"In Cambridge", sagt Dagmar C. in dem gleichbleibend hohen, ruhigen Tonfall, mit dem sie auch die unerhörtesten Wunderlichkeiten berichtet, "in Cambridge begann sich mein schamanisches Bewußtsein zu entwickeln." Praktischerweise in Form von inneren Stimmen, die ihr lernwichtige Bücher und genaue Prüfungsfragen im voraus verrieten. Bestnote im Examen! Promotionsstipendium für Harvard! 1993 ab nach USA.

Dort ging es ihr schlecht. Ihre neue "schamanische Sensibilität" machte sie unglücklich und krank, trotz akademischer Erfolge. Als Patientin kam sie zu einer weißen Schamanin, "die mein Talent erkannte" und ihre Lehrerin wurde. Ein tibetanischer Lama in Harvard lehrte sie tantrische Meditation, ein zum Schamanen gewandelter Anthropologieprofessor war ihr dritter Wegweiser. Und dann hatte Dagmar C. ihr Erweckungserlebnis. "Ich saß auf einem Felsen an der Küste Neuenglands. Meine schamanische Stimme sagte mir, ich solle das Meer fragen: Bin ich jemand, der Regenbogen machen kann? Eine Welle zerschellte, und in der Gischt war ein Regenbogen."

Zwei Monate und zahlreiche Regenbogen später sagte ihr die Stimme, sie vergeude mit vergleichender Politikwissenschaft ihre Begabung. Doktorandin Dagmar C. brach Harvard ab und ging Anfang 1996 zurück nach Deutschland. Knapp zwei Jahre lang war sie fast täglich im Wald bei Erding auf Trancereisen, fastete viel und bekam die Kraft von Tieren und Pflanzen übertragen. Trancereisen? Jaja, man geht dabei durch ein Loch in die Erde, durch einen Tunnel in die untere Welt, trifft dort seine Helfertiere und -pflanzen, kann aber auch sein, daß man sieht, wie man stirbt, wie der Körper auseinandergenommen und jeder Knochen gereinigt wird. Dagmar fühlte große Angst dabei und danach noch größeren Frieden.

Sie behandelt - von "Heilung" darf sie nicht sprechen

"Seit einem Jahr habe ich jetzt meine volle Heilkraft", sagt die Schamanin. Sie hält viele Vorträge und Seminare über indianisches Naturverständnis und "schamanische Arbeit am Körper", und viele Menschen kommen zu der 31jährigen, Patienten, deren Behandlung sie "Heilung" aus juristischen Gründen nicht nennen darf. "Die Stimme eines Sioux-Schamanen oder eines Kelten sagt mir meistens eine Viertelstunde vorher, was die Probleme des Patienten sind und was ich machen muß", erläutert sie gleichmütig. Sie legt dann ihre Hand auf eine Stelle an dessen unterer Wirbelsäule, ein Tier, eine Pflanze erscheint ihr, über den Arm der Schamanin fließt animalische oder vegetabile Heilkraft in den kranken Körper oder die verletzte Psyche.

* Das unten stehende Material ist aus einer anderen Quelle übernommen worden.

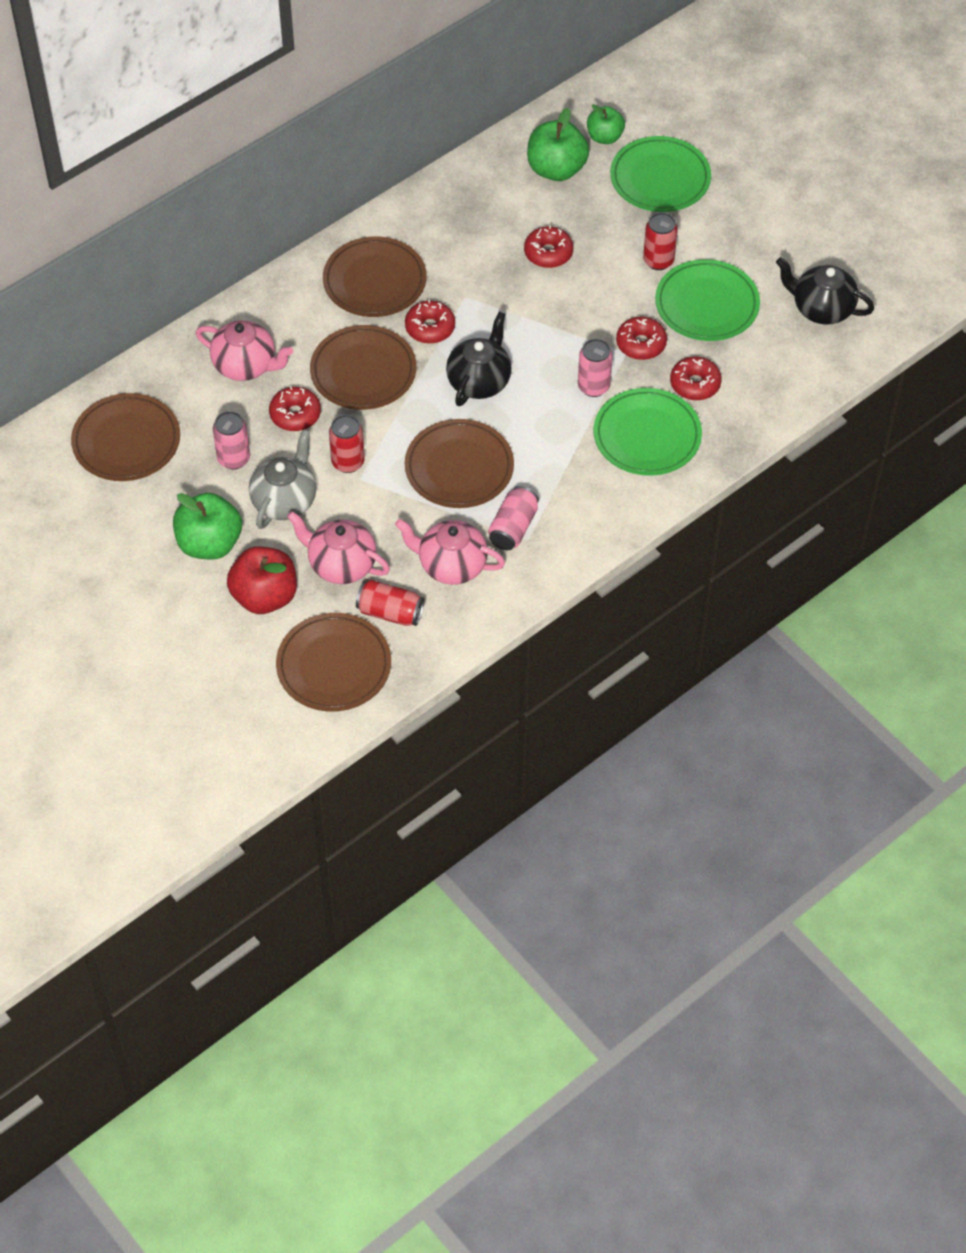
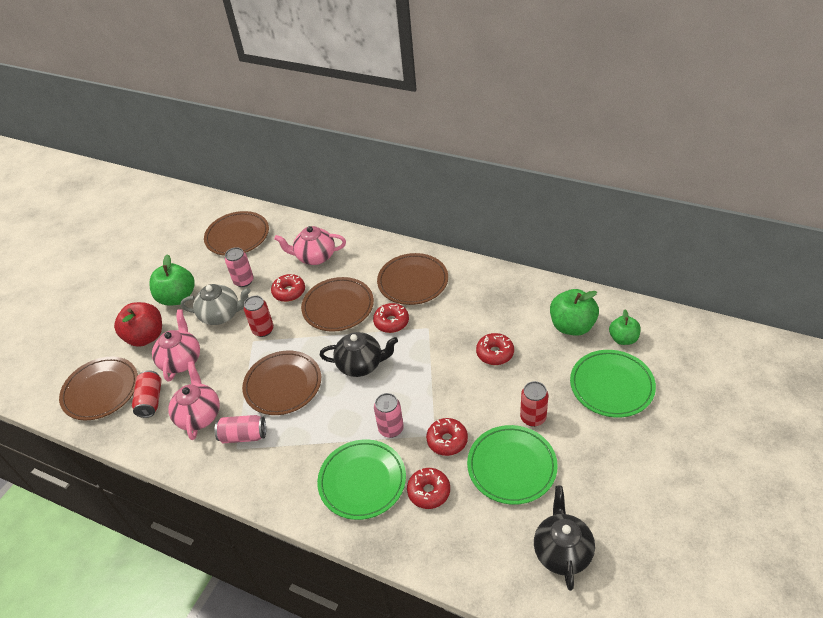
camera: 70 degrees right, 10 degrees down
(245, 366) = (315, 257): pink teapot -> pink teapot turned 90 degrees clockwise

So geht das. Man fragt herum und erfährt: Dagmar C.s Klientel fühlt sich gut behandelt von dieser mädchenhaften, charismatisch-selbstgewissen, dabei ganz unaufdringlichen Frau. Man liest herum und lernt: In seriösen wissenschaftlichen Studien wurde auch die Wirksamkeit von Gebeten für Schwerkranke schon nachgewiesen.

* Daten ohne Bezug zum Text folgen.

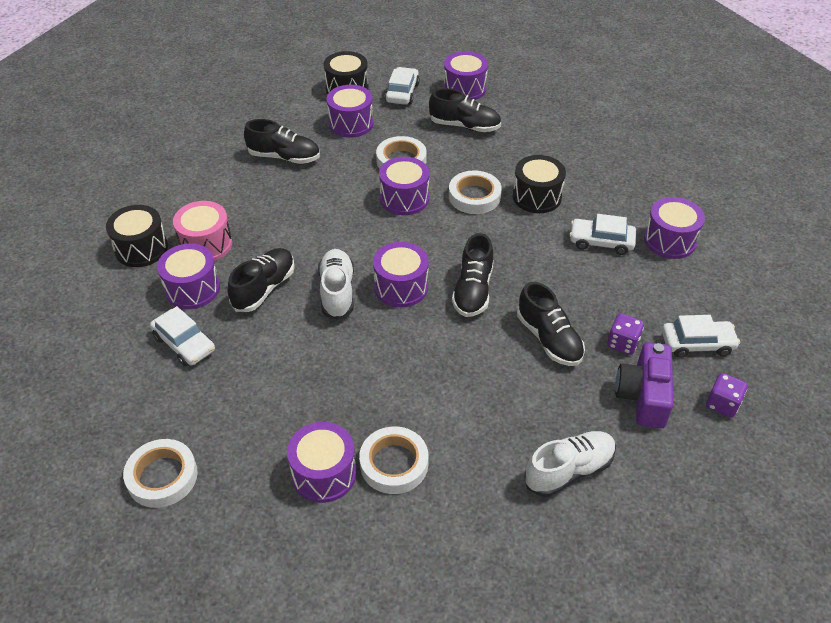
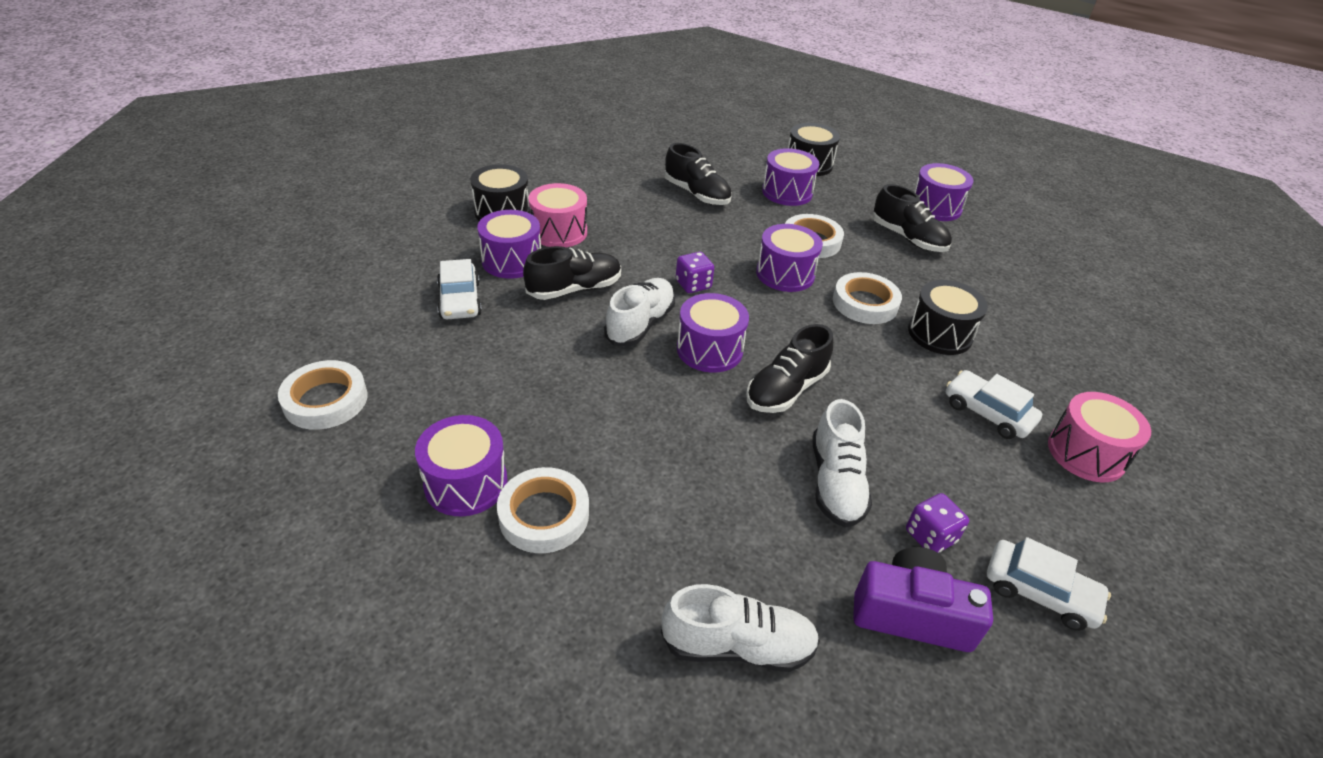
camera: 30 degrees right, 5 degrees down
(402, 92) = (863, 187): white car -> none
(549, 339) = (835, 482): black shoe -> white shoe
(643, 396) = (911, 614): purple camera -> purple camera turned 60 degrees clockwise
(669, 240) = (1086, 453): purple drum -> pink drum
(722, 404) = (1024, 691): purple dice -> purple dice (693, 285)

Zeit zum Aufbruch. Am S-Bahnhof wartet Kundschaft auf die schamanische Waldführung. Neun Frauen, fünf Männer, sechs Kinder. Alter: sieben bis siebzig. "Zen Attitude" steht auf den Anoraks zweier kleiner Mädchen. Die Sache verläuft unspektakulär. Am Waldrand drei Gebete (auch das Vaterunser): Respektbezeugung und Bitte um Aufnahme "bei den Waldwesen". In den nächsten zwei Stunden läßt die Schamanin einen nach dem anderen zu seinem/ihrem bestimmten "Totenbaum" treten, die Hand an die Rinde legen oder den Rücken dagegenlehnen. Dünn bekleidet, aber mit warmen Händen - "Die Eiche gab mir, daß ich nicht mehr friere" -, erzählt Dagmar C. von der Achtung vor der Erde und Natur, wie wir von Tieren lernen, mehr Licht in unsere Körper lassen können, und immer wieder führt sie Dialoge nach dem Schema: "Ich sehe, daß sich Ihr Chakra am Kopf öffnet, spüren Sie etwas? - "Ja, irgendwie wird es heller." - "Bei Ihnen spüre ich, daß Sie jetzt besser geerdet sind." - Ja, meine Füße sind irgendwie viel schwerer."